Robert Hazard (1948-2008)

11. 10. 2008 | Rubriky: Articles

[by Ken Hunt, London] It’s one of those magnificently manipulative daughter-father lines. She is bending her father round her little finger. And both of them know it. Cyndi Lauper sings, “Oh daddy dear you know you’re still number one/But girls they want to have fun.” Girls Just Want To Have Fun became one of the most popular and most joyful English-language songs of 1983 and 1984. It appeared on Lauper’s She’s So Unusual (1983) and MTV picked up on its video to such an extent that it became their Video of the Year in 1984. The following year the song lent its title to a film staring Helen Hunt and Sarah Jessica Parker, though for some reason Girls Just Want To Have Fun the film didn’t use the Cyndi Lauper version of the song, plumping instead for a version sung by Deborah Galli with Tami Holbrook and Meredith Marshall. Nevertheless it still stuck close to the arrangement that Lauper had delivered. After all, Lauper put her stamp on the song in spectacular fashion.

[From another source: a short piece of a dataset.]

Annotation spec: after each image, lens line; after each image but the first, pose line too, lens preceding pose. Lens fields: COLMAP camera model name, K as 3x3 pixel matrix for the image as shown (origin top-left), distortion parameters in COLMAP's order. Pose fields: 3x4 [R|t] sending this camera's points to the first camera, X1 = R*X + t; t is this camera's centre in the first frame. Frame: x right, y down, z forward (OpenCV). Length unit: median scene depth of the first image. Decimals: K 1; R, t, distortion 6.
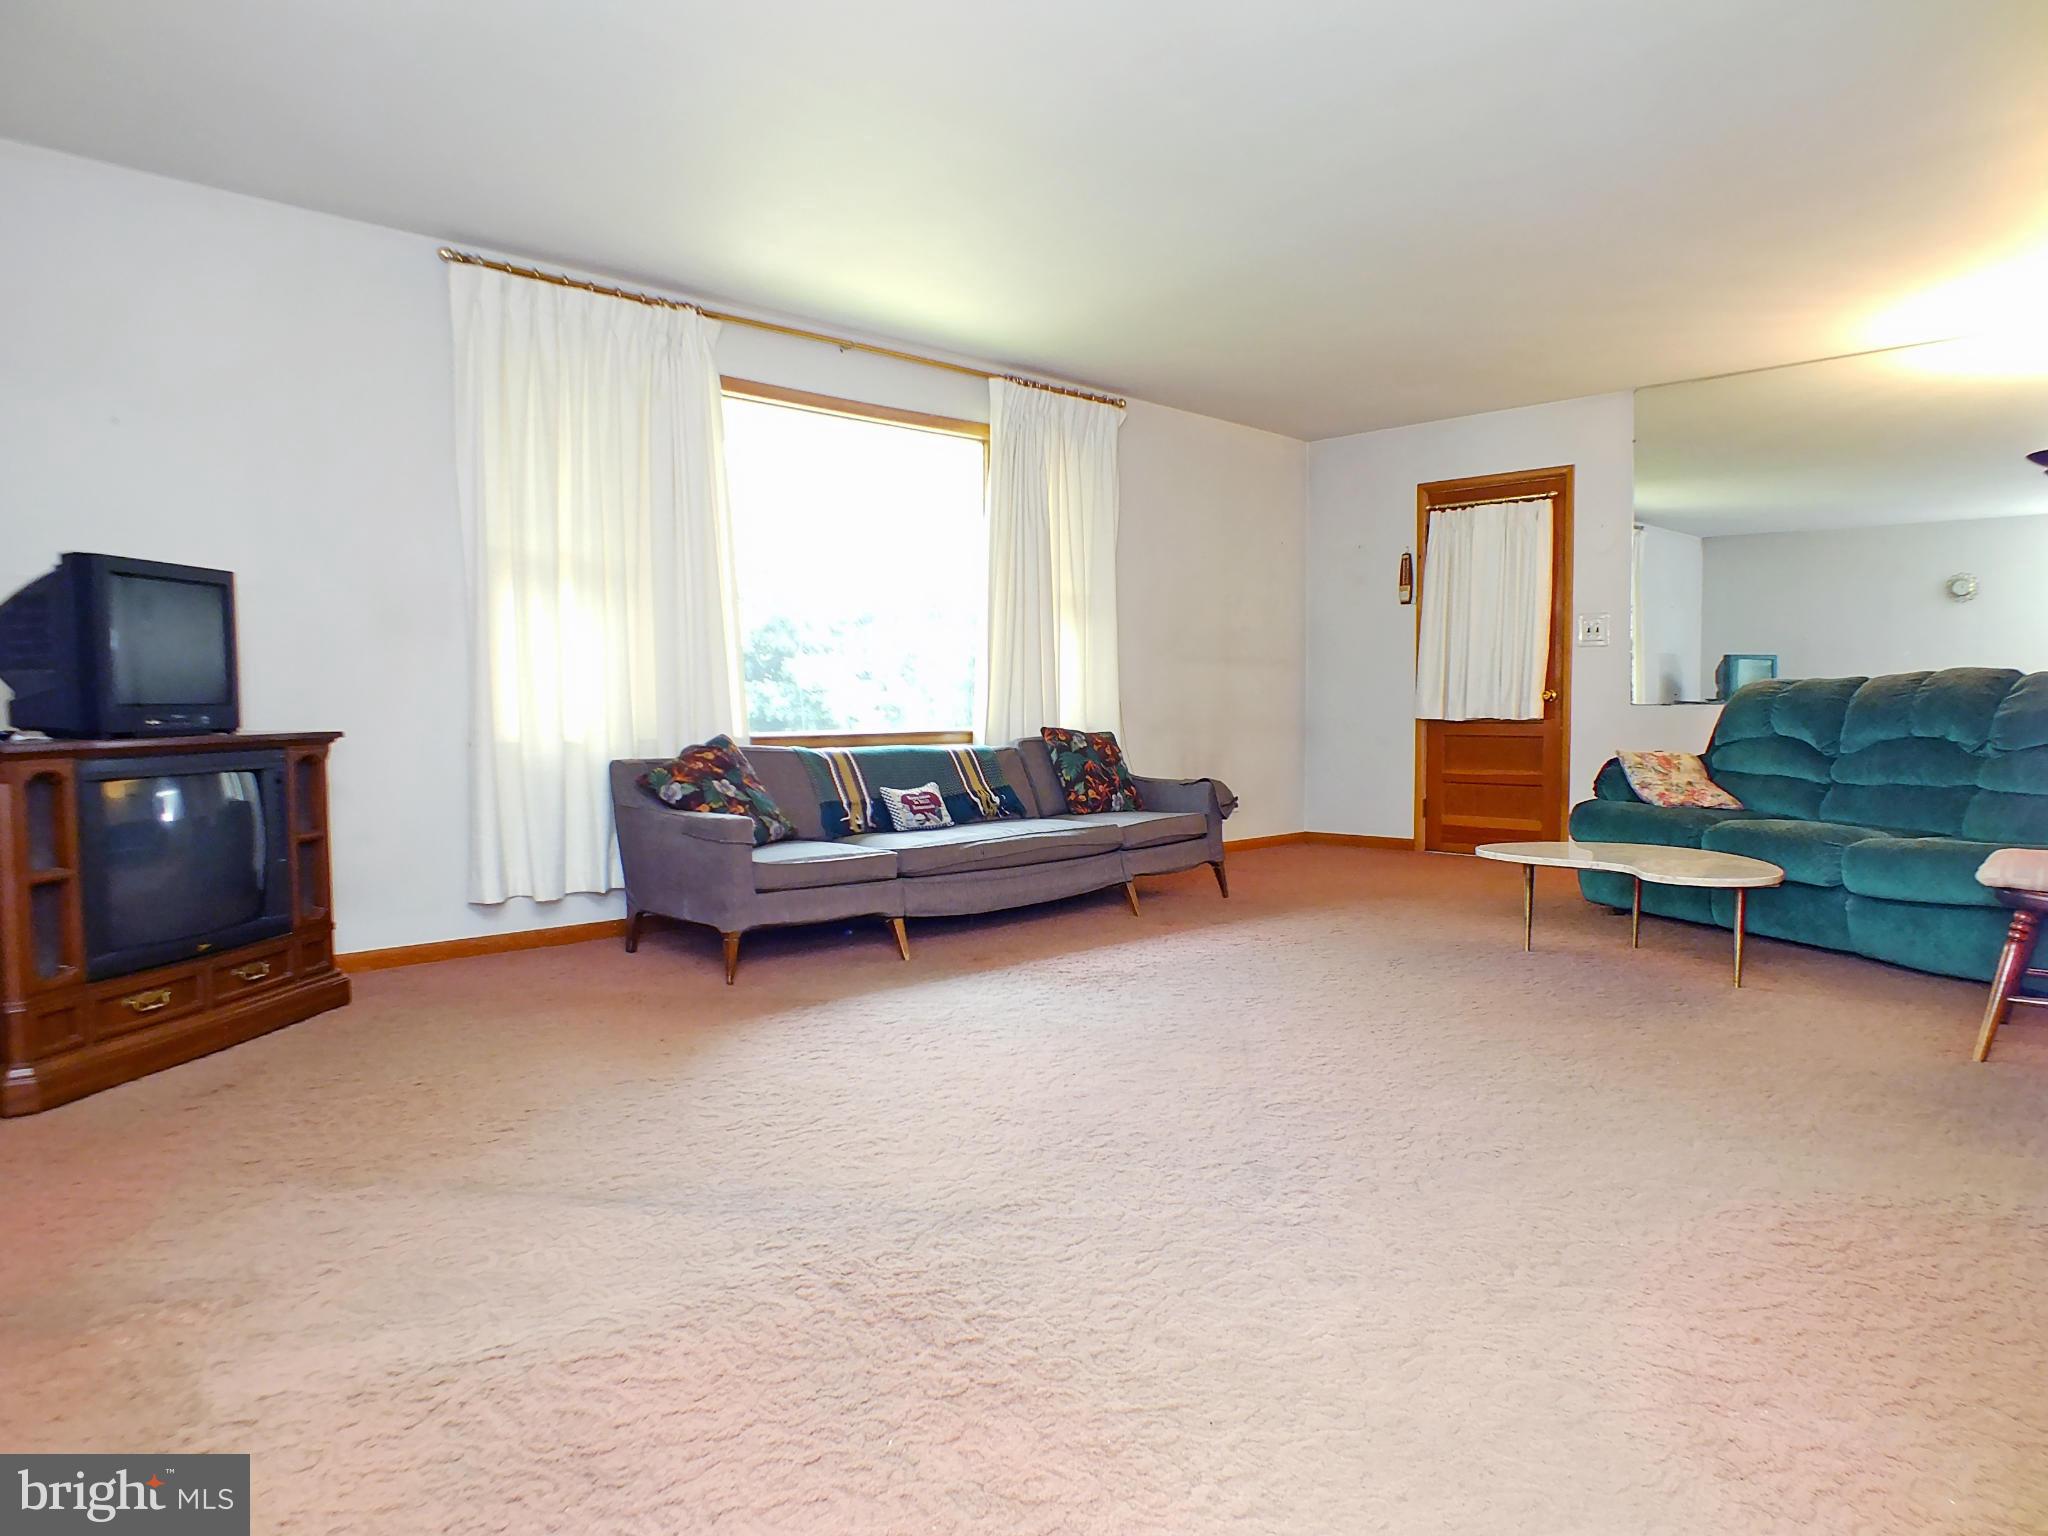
lens RADIAL K [[1369.6, 0, 1024.0], [0, 1369.6, 768.0], [0, 0, 1]] dist [-0.048499, 0.003714]
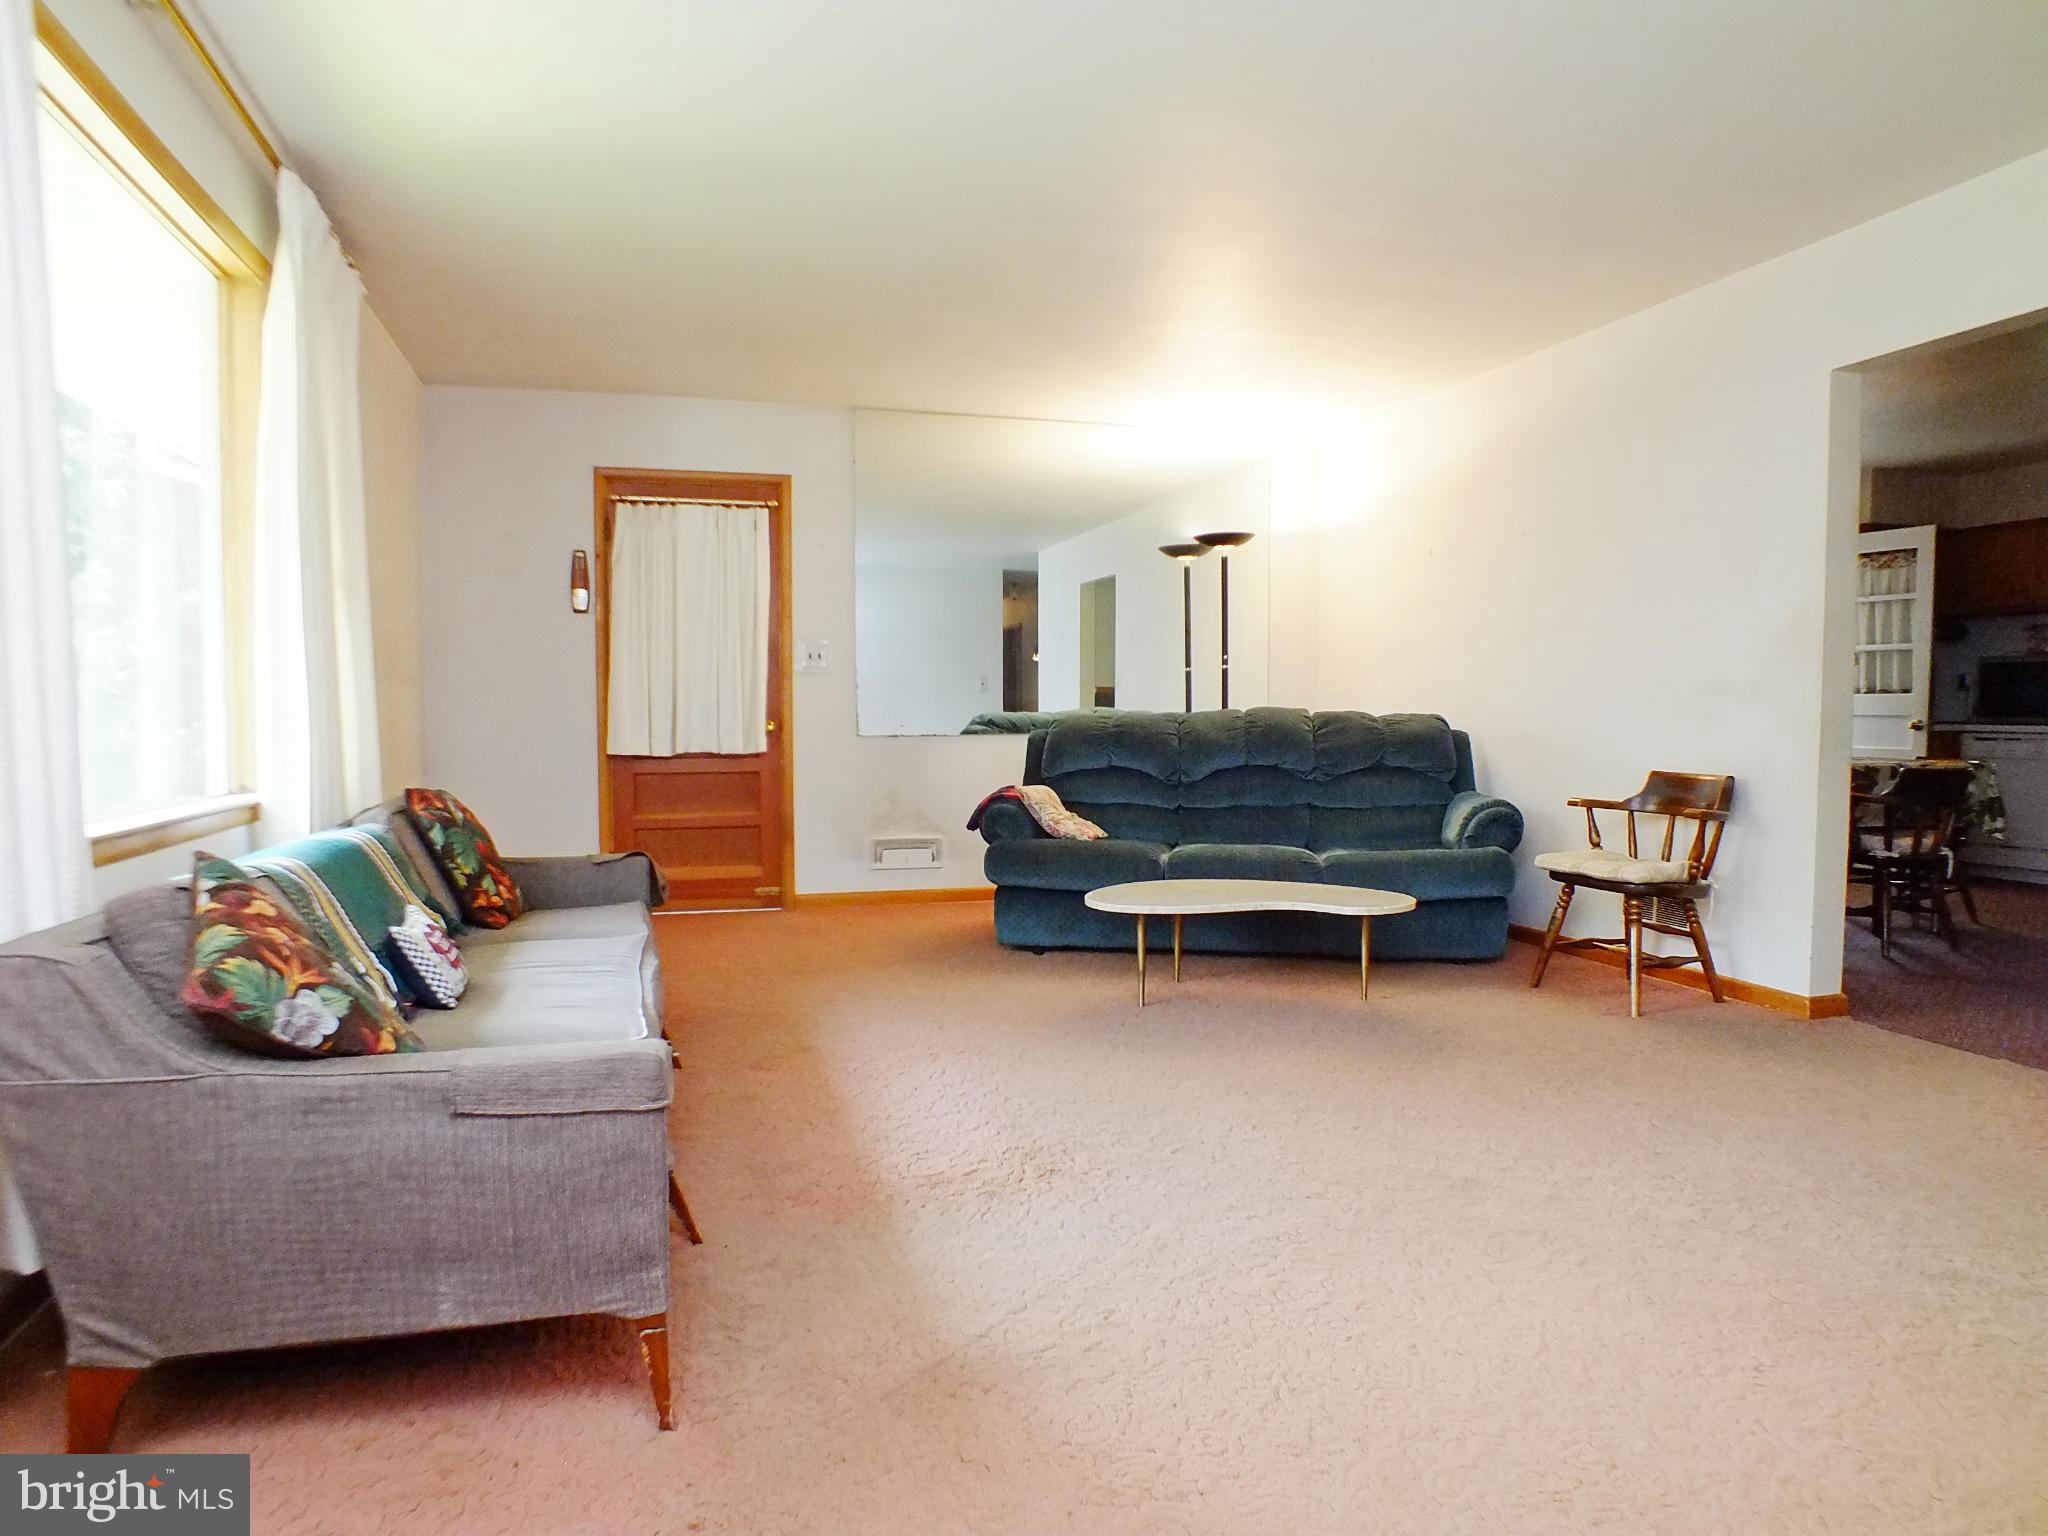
lens RADIAL K [[1340.2, 0, 993.3], [0, 1340.2, 795.2], [0, 0, 1]] dist [-0.025330, 0.000600]
pose [[0.489638, -0.051446, 0.870407, -0.324592], [0.042058, 0.998489, 0.035357, -0.032913], [-0.870911, 0.019296, 0.491062, 0.435131]]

The writer who handed her the raw materials to create such magic was Robert Hazard. Hazard was the stage name of the musician and singer-songwriter Robert Rimato. Born on 21 August 1948, his family was musically minded with his father Umberto Rimato singing in the Philadelphia Opera Company. Hazard was playing with the Philadelphia-based bar band Hazard and the Heroes with an EP to their name that was having some local success through the presence of two songs in particular Change Reaction and Escalator of Life when he had the inordinate good fortune to attract the attention of one of Rolling Stone’s roving reporters. Kurt Loder was sufficiently impressed to engage with Hazard and in November 1981 a very flattering article appeared in the magazine comparing him to Springsteen. It lifted him out of the position he had been in but ultimately it proved another regional signing that never matched the talk of national success.

Hazard’s own form of national success came from another direction. He had knocked off a song supposedly in 15 minutes whilst in a motel that, once turned into a calling-card by Cyndi Lauper, became an international success. Girls Just Want To Have Fun ensured that he was financially secure and while he kept making music and kept making albums – including The Seventh Lake (2004) and Troubadour (2007) – he also went into business selling antiques. Hazard died on 5 August 2008 in Boston, Massachusetts at the age of 59.